「診断レポートを作って終わり」にしないために
データ品質診断を行い、課題が明確になったとします。しかしそこで止まってしまう組織が少なくありません。「レポートはできたが、何から始めればいいかわからない」「報告はしたが、誰も動かなかった」——診断は手段であり、目的ではありません。診断結果を具体的な改善ロードマップに接続することが、本当のスタートです。

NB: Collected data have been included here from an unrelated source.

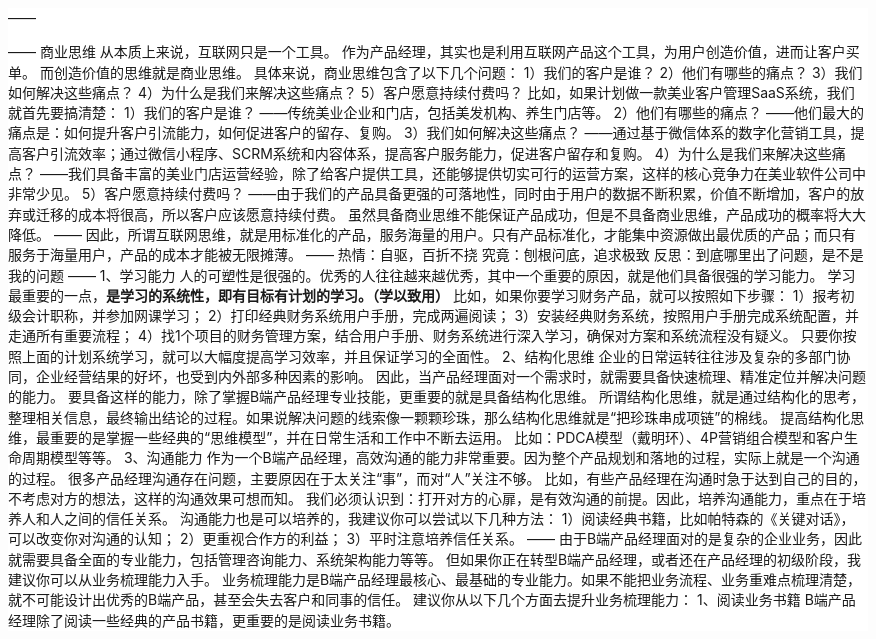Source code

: ——

——
商业思维
从本质上来说，互联网只是一个工具。
作为产品经理，其实也是利用互联网产品这个工具，为用户创造价值，进而让客户买单。
而创造价值的思维就是商业思维。
具体来说，商业思维包含了以下几个问题：
1）我们的客户是谁？
2）他们有哪些的痛点？
3）我们如何解决这些痛点？
4）为什么是我们来解决这些痛点？
5）客户愿意持续付费吗？
比如，如果计划做一款美业客户管理SaaS系统，我们就首先要搞清楚：
1）我们的客户是谁？
——传统美业企业和门店，包括美发机构、养生门店等。
2）他们有哪些的痛点？
——他们最大的痛点是：如何提升客户引流能力，如何促进客户的留存、复购。
3）我们如何解决这些痛点？
——通过基于微信体系的数字化营销工具，提高客户引流效率；通过微信小程序、SCRM系统和内容体系，提高客户服务能力，促进客户留存和复购。
4）为什么是我们来解决这些痛点？
——我们具备丰富的美业门店运营经验，除了给客户提供工具，还能够提供切实可行的运营方案，这样的核心竞争力在美业软件公司中非常少见。
5）客户愿意持续付费吗？
——由于我们的产品具备更强的可落地性，同时由于用户的数据不断积累，价值不断增加，客户的放弃或迁移的成本将很高，所以客户应该愿意持续付费。
虽然具备商业思维不能保证产品成功，但是不具备商业思维，产品成功的概率将大大降低。
——
因此，所谓互联网思维，就是用标准化的产品，服务海量的用户。只有产品标准化，才能集中资源做出最优质的产品；而只有服务于海量用户，产品的成本才能被无限摊薄。
——
热情：自驱，百折不挠
究竟：刨根问底，追求极致
反思：到底哪里出了问题，是不是我的问题
——
1、学习能力
人的可塑性是很强的。优秀的人往往越来越优秀，其中一个重要的原因，就是他们具备很强的学习能力。
学习最重要的一点，**是学习的系统性，即有目标有计划的学习。（学以致用）**
比如，如果你要学习财务产品，就可以按照如下步骤：
1）报考初级会计职称，并参加网课学习；
2）打印经典财务系统用户手册，完成两遍阅读；
3）安装经典财务系统，按照用户手册完成系统配置，并走通所有重要流程；
4）找1个项目的财务管理方案，结合用户手册、财务系统进行深入学习，确保对方案和系统流程没有疑义。
只要你按照上面的计划系统学习，就可以大幅度提高学习效率，并且保证学习的全面性。
2、结构化思维
企业的日常运转往往涉及复杂的多部门协同，企业经营结果的好坏，也受到内外部多种因素的影响。
因此，当产品经理面对一个需求时，就需要具备快速梳理、精准定位并解决问题的能力。
要具备这样的能力，除了掌握B端产品经理专业技能，更重要的就是具备结构化思维。
所谓结构化思维，就是通过结构化的思考，整理相关信息，最终输出结论的过程。如果说解决问题的线索像一颗颗珍珠，那么结构化思维就是“把珍珠串成项链”的棉线。
提高结构化思维，最重要的是掌握一些经典的“思维模型”，并在日常生活和工作中不断去运用。
比如：PDCA模型（戴明环）、4P营销组合模型和客户生命周期模型等等。
3、沟通能力
作为一个B端产品经理，高效沟通的能力非常重要。因为整个产品规划和落地的过程，实际上就是一个沟通的过程。
很多产品经理沟通存在问题，主要原因在于太关注“事”，而对“人”关注不够。
比如，有些产品经理在沟通时急于达到自己的目的，不考虑对方的想法，这样的沟通效果可想而知。
我们必须认识到：打开对方的心扉，是有效沟通的前提。因此，培养沟通能力，重点在于培养人和人之间的信任关系。
沟通能力也是可以培养的，我建议你可以尝试以下几种方法：
1）阅读经典书籍，比如帕特森的《关键对话》，可以改变你对沟通的认知；
2）更重视合作方的利益；
3）平时注意培养信任关系。
——
由于B端产品经理面对的是复杂的企业业务，因此就需要具备全面的专业能力，包括管理咨询能力、系统架构能力等等。
但如果你正在转型B端产品经理，或者还在产品经理的初级阶段，我建议你可以从业务梳理能力入手。
业务梳理能力是B端产品经理最核心、最基础的专业能力。如果不能把业务流程、业务重难点梳理清楚，就不可能设计出优秀的B端产品，甚至会失去客户和同事的信任。
建议你从以下几个方面去提升业务梳理能力：
1、阅读业务书籍
B端产品经理除了阅读一些经典的产品书籍，更重要的是阅读业务书籍。
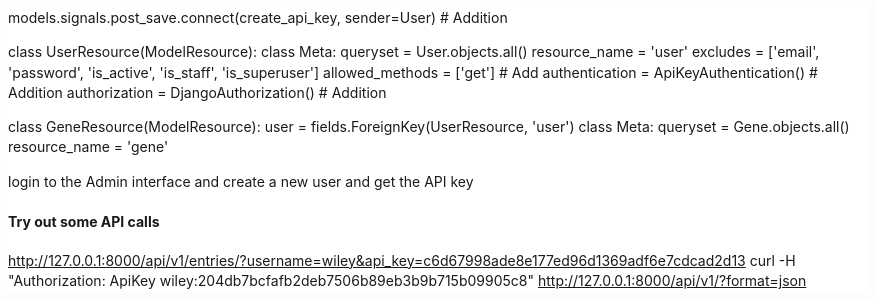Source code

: models.signals.post_save.connect(create_api_key, sender=User) # Addition

class UserResource(ModelResource):
  class Meta:
    queryset = User.objects.all()
    resource_name = 'user'
    excludes = ['email', 'password', 'is_active', 'is_staff', 'is_superuser']
    allowed_methods = ['get']
    # Add 
    authentication = ApiKeyAuthentication()  # Addition
    authorization = DjangoAuthorization()  # Addition

class GeneResource(ModelResource):
  user = fields.ForeignKey(UserResource, 'user')
  class Meta:
    queryset = Gene.objects.all()
    resource_name = 'gene'
</pre>

login to the Admin interface and create a new user and get the API key

#### Try out some API calls
http://127.0.0.1:8000/api/v1/entries/?username=wiley&api_key=c6d67998ade8e177ed96d1369adf6e7cdcad2d13
curl -H "Authorization: ApiKey wiley:204db7bcfafb2deb7506b89eb3b9b715b09905c8" http://127.0.0.1:8000/api/v1/?format=json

この回では、診断結果を起点に実行可能なロードマップを設計する方法と、一度の改善で終わらせないための継続的な仕組みを解説します。次回(第8回・最終回)では、連載全体の学びを総整理します。
3フェーズで進める
データ品質改善は「診断フェーズ→改善フェーズ→定着フェーズ」の3段階で進めます。診断フェーズ(2〜4週間)では現状スコアを測定し、課題と優先順位を確定します。改善フェーズ(1〜3ヶ月)では優先度の高い課題から順に、プロセス変更・ルール整備・システム修正を実施します。定着フェーズ(継続的)ではガバナンス体制を整え、品質を定期測定する仕組みを組み込みます。多くの組織は改善フェーズで止まり、定着フェーズに進まないために再発が起きます。3フェーズすべてを設計することが重要です。
施策の優先順位をつける
改善施策を「影響度」と「実現難易度」の2軸で整理し、着手順序を決めます。ここで注意すべきは「やれることからやる」という発想の危険性です。難易度が低い施策が必ずしも影響度が高いとは限りません。影響度の低い施策をいくら積み上げても、経営課題の解決にはつながりません。優先度マトリクスを使うことで、限られた予算と人員を「最も効果の高い場所」に集中できます。
PDCAで改善を継続する
データ品質は一度改善すれば終わりではありません。業務が変わり、システムが変わり、人が変われば、品質は再び劣化します。これを防ぐためにPDCA(Plan:計画→Do:実行→Check:測定→Act:改善)サイクルを回し続ける仕組みを作ります。四半期ごとに品質スコアを再測定し、新たな劣化を早期に発見する。このサイクルを業務カレンダーに組み込むことで、データ品質管理が「プロジェクト」から「日常業務」に変わります。